In this week’s Sedra Klal-Yisroel once again complains to Moshe about not having anything to eat and drink. Hashem punishes Klal-Yisroel by sending ‘fiery serpents’ to bite them and kill them. Klal-Yisroel realizes that they sinned and beseech Moshe Rabeinu to daven to Hashem to stop the serpent (Nochosh).

Hashem commands Moshe Rabeinu to make a copper serpent and to place it on a high pole. Whoever had been bitten and now looked at the copper snake survived and was somehow healed. The Gemorah asks (Rosh Hashanah, & see Rashi here): could it be that the copper Nochosh of Moshe Rabeinu contained a healing power of a sort (the implication is that such an idea would be Avoda Zara)? The Gemorah answers that of course not, rather that since this serpent was placed on a high pedestal in order to look at it one would need to look up at it. By looking upwards [at the Nochosh] one would be reminded of Hashem above and this would cause them to think about Hashem – thinking about Hashem would then allow for Divine intervention.

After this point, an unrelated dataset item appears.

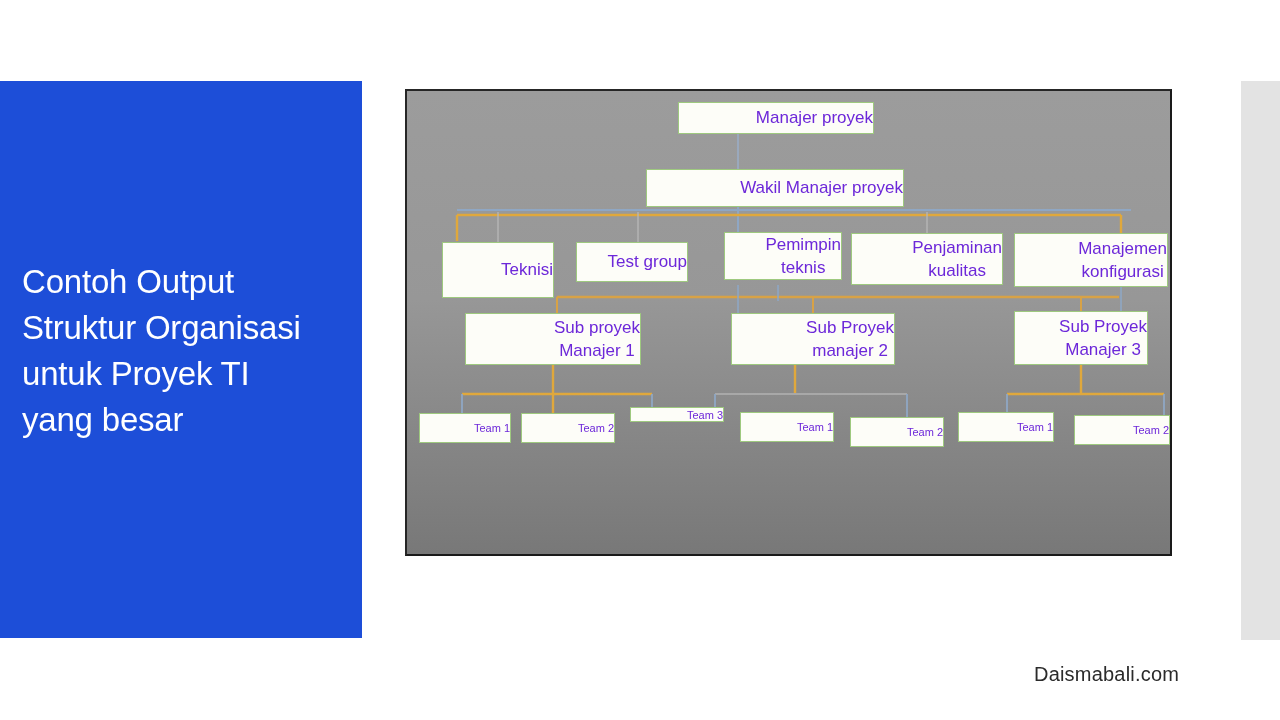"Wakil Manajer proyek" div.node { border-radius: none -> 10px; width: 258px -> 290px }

There is a second Chazal that praises Shlomo Hamelech for getting rid of the Nochosh. The reason Shlomo Hamelech was praised for this was because the Nochosh’s healing powers had contributed to turning it into some sort of Avoda Zara.

There seems to be an obvious contradiction between these two Gemoros. In the first Gemorah it would appear Chazal are telling us the Nochosh had no intrinsic powers, whereas the second Gemorah would seem to indicate that the Nochosh indeed did have inherent healing powers. Did the Nochosh have some sort of power, or not? If the only power the Nochosh had was that of reminding people of Hashem’s Omnipotence, why would Shlomo Hamelech have felt it necessary to get rid of it?

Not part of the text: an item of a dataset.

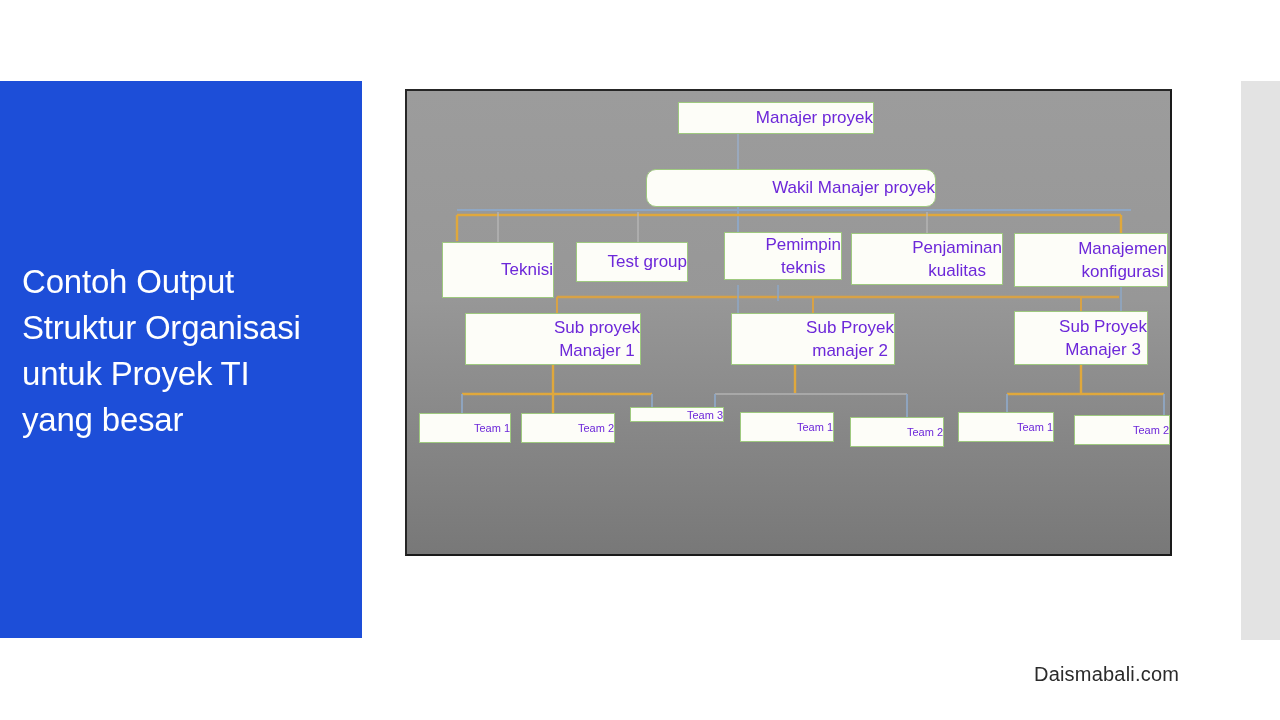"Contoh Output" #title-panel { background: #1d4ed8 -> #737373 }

It would appear both from the Pesukim here and from Shlomo Hamelech’s acts that the Nochosh actually had some sort of healing powers. Chazal insist though that it didn’t, that the only power was the fact that it reminded us of Malchus Shamayim.

In life there are many things that can and are channeled for good purposes. Over time these items develop into very strong tools of good. The more something is used the more strength and the more powers it develops.

The Gemorah actually asks more than just if the snake had healing powers. It asks: did the Nochosh have killing powers? While this question of it having powers to kill could be explained in regards to the Nochosh Hanechoshes, it can also be explained as referring to the Nochosh that Hashem sent to kill Am-Yisroel. When Klal-Yisroel looked at the copper snake they not only remembered that Hashem had the power to heal them, but they also remembered that Hashem was the one punishing them.

Moshe Rabeinu’s copper nochosh fulfilled an important role in reminding us of Hashem’s Omnipotence, but after a while the strengths that it accumulated began to be abused. The abuse didn’t change the nature or character of the power it had accumulated, but it made that power no longer justified. What Shlomo Hamelech needed to get rid of was the unjustified power that was being turned straight into idolatry.

The good always accumulates power. It is our job though to make sure that the power of the good doesn’t become corrupted.